Мать его притащила тогда, показывает: вот, мол, гляди. Я посмотрел, подумал и говорю: «Теперь тебе уж точно будут давать чаевые — подумают, что ты типа слабоумная». Ну, она разоралась, конечно, да и бросила его в меня. Я увернулся, и он повис на стуле, так и висит до сих пор, никто туда даже не смотрит, как будто его и нет…
Голова кружится, сил нет. Не дойду, пожалуй. Перегибаюсь через диван, тянусь изо всех сил… Что-то я совсем пьяный. Мне мерещится, будто свитер сам ползет ко мне, как живой. Вдруг — раз, и он уже у меня в руках!
Засовываю руку в рукав и внезапно останавливаюсь.
Выходит, меня в нем и найдут?
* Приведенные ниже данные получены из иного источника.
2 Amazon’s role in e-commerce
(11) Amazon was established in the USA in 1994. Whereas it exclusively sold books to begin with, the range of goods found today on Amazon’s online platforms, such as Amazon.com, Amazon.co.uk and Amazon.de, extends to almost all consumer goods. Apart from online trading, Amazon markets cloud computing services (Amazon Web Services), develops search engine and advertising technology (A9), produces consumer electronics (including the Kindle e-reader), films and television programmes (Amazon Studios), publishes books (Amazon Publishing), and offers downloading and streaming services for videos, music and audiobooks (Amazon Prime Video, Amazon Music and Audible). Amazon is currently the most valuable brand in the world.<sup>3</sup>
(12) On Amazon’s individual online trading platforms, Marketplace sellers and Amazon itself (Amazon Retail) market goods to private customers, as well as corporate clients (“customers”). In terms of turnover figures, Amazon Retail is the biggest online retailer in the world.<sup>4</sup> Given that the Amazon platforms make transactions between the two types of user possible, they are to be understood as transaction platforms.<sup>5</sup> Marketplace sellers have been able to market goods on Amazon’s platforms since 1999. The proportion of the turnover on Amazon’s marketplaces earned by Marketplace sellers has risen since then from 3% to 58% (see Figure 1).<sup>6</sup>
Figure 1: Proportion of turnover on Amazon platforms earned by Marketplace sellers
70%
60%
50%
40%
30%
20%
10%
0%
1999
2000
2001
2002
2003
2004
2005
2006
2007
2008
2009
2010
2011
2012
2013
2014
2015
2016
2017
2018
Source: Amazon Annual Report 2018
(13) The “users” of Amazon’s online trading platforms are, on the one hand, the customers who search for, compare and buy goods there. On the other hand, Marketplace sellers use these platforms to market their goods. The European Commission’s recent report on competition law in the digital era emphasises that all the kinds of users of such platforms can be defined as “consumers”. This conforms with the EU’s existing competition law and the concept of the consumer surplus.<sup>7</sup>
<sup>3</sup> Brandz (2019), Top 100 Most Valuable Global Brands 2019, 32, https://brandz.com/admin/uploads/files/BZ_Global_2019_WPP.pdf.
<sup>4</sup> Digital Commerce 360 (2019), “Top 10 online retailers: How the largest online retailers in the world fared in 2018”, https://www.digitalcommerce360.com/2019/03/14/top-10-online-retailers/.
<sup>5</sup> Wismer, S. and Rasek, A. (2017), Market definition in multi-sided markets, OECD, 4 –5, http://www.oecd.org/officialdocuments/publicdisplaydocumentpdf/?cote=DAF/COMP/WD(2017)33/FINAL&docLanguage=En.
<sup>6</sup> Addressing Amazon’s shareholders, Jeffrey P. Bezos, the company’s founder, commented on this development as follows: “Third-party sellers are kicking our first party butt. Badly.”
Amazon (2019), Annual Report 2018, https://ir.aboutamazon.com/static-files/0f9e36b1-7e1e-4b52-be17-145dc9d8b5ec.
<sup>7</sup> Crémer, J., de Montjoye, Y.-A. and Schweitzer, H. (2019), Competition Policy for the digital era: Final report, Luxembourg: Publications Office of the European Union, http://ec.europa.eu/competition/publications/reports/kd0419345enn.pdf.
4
Черт…
Однако трясет меня все сильнее, и я понимаю, что или этот свитер, или ничего, потому как искать что-то другое меня уже не хватит, а если не согреться, то все, конец. Вырублюсь, а когда проснусь, буду уже совсем трезвый и ничего не сделаю, и моя гнилая жизнь будет тянуться дальше и дальше, целую вечность, пока мне не стукнет тридцать и пора будет на пенсию.
Ну вот я и в свитере, снаружи видна только белая полоска футболки. И теплый же, зараза! Греет, будто на меня здоровый такой лохматый пес залез и обнял.
Все, теперь пора за дело!
Заглатываю остатки бренди, беру двустволку и поворачиваю к себе дулом. Держать так тяжело, вот-вот уроню, но я знаю, что осталось недолго. Придвигаю дуло ко рту…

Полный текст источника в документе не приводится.